Gazetecilerin soruları ne kadar rahatsız edici olabilir?
Atina'da salı günü yapılan bir basın toplantısı sırasında sözlü bir atışma yaşandı. Gazeteci Ingeborg Beugel, başbakana yönelttiği bir soruda, sığınmacıların Yunan yetkililer tarafından geri itilmesi konusunda Miçotakis'i yalan söylemekle itham etti. Miçotakis sert bir tepki verdi ve Yunan halkının dayanaksız iddia ve ifadelerle hakarete uğramasını kabul edemeyeceğini söyledi.
Eylemcilerle araya mesafe koymak gerekiyor
Protagon'a göre Ingeborg Beugel bu davranışıyla tüm inandırıcılığını yitirdi:
“Hollandalı gazeteci Beugel, özü itibariyle çok iyi bir soruyu, bir eylemci, bir STK üyesi gibi davranarak olabilecek en kötü şekilde sormuş oldu. ... Anlaşılan o ki Beugel, Türklerin ve bazı STK'ların iddialarını kullanan birisi. Oysa son derece basit bir şekilde geri itme iddiaları ve konuyla ilgili olarak ortalıkta dolaşan görüntüler hakkında görüş isteyebilirdi. ... Fakat daha sorunun başında muhatabı yalancı olarak nitelendirip suçlayıcı bir tavırla parmak sallamakla önce eylemci olunur, ancak ondan sonra gazeteci.”

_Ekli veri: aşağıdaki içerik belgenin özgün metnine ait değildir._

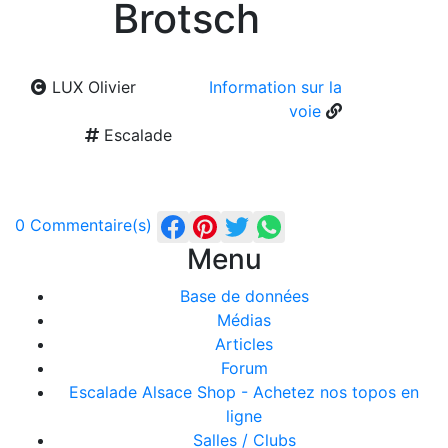
Brotsch
LUX Olivier
Information sur la
voie
Escalade
0 Commentaire(s)
Menu
Base de données
Médias
Articles
Forum
Escalade Alsace Shop - Achetez nos topos en
ligne
Salles / Clubs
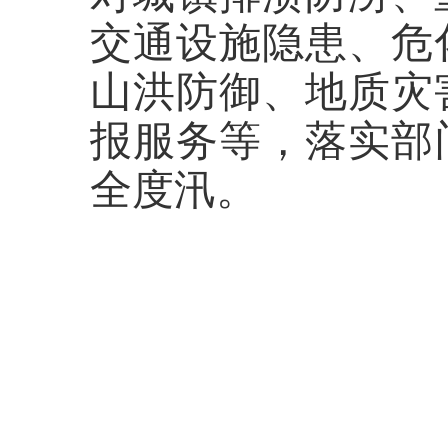
交通设施隐患、危
山洪防御、地质灾
报服务等，落实部
全度汛。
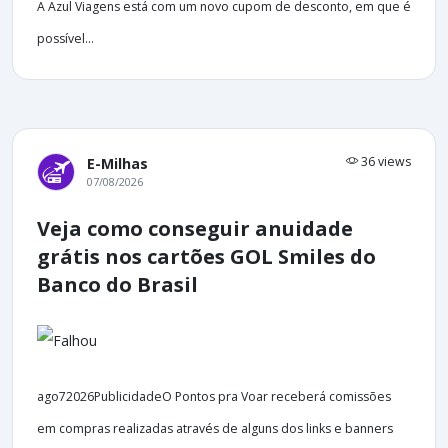
A Azul Viagens está com um novo cupom de desconto, em que é
possível...
36 views
E-Milhas
07/08/2026
Veja como conseguir anuidade
grátis nos cartões GOL Smiles do
Banco do Brasil
ago72026PublicidadeO Pontos pra Voar receberá comissões
em compras realizadas através de alguns dos links e banners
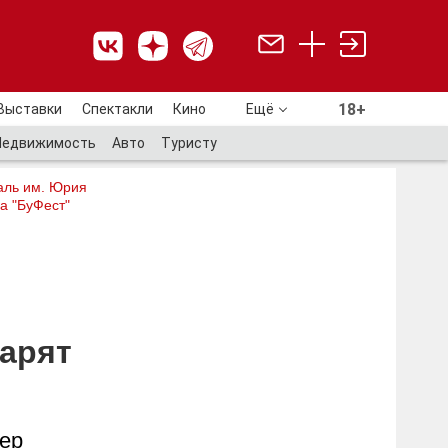
18+
Выставки
Спектакли
Кино
Ещё
18+
Недвижимость
Авто
Туристу
аль им. Юрия
а "БуФест"
дарят
мер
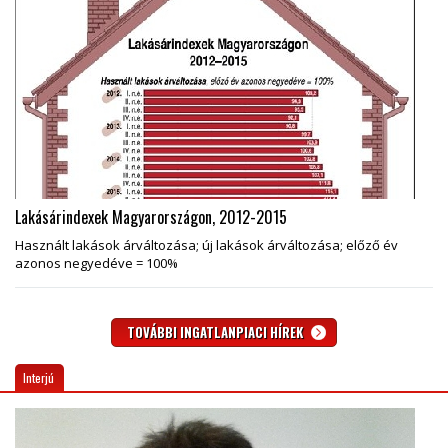
Lakásárindexek Magyarországon, 2012-2015
Használt lakások árváltozása; új lakások árváltozása; előző év
azonos negyedéve = 100%
TOVÁBBI INGATLANPIACI HÍREK
Interjú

Yunan gazeteciler utanmalı
Buna karşın Infowar, Yunan gazetecilere yönelik ağır ithamları dillendiriyor:
“Sığınmacıların gördüğü muamele hakkında başta Miçotakis hükümeti olmak üzere, diğer AB üyelerinin devlet ve hükümet başkanlarının ve bizzat AB'nin yalanları, okuyucularına karşı saygıdan değil, özsaygıları nedeniyle bütün basının baş sayfalarında yer almalı. Son derece aydınlatıcı bir soru nedeniyle kendini ülke adına hakarete uğramış hissetmek yerine, sorunun açığa çıkardığı konu nedeniyle öfkeye kapılmaları gerekirdi. ... Yunan gazeteciler, örtbas ettikleri suçlar ile yıllardır okuyucularına sattıkları yabancı düşmanlığı ve ırkçılık nedeniyle, kendilerini besleyen çıkar gruplarından kurtulmak konusundaki biteviye beceriksizlikleri yüzünden utanmalıdır.”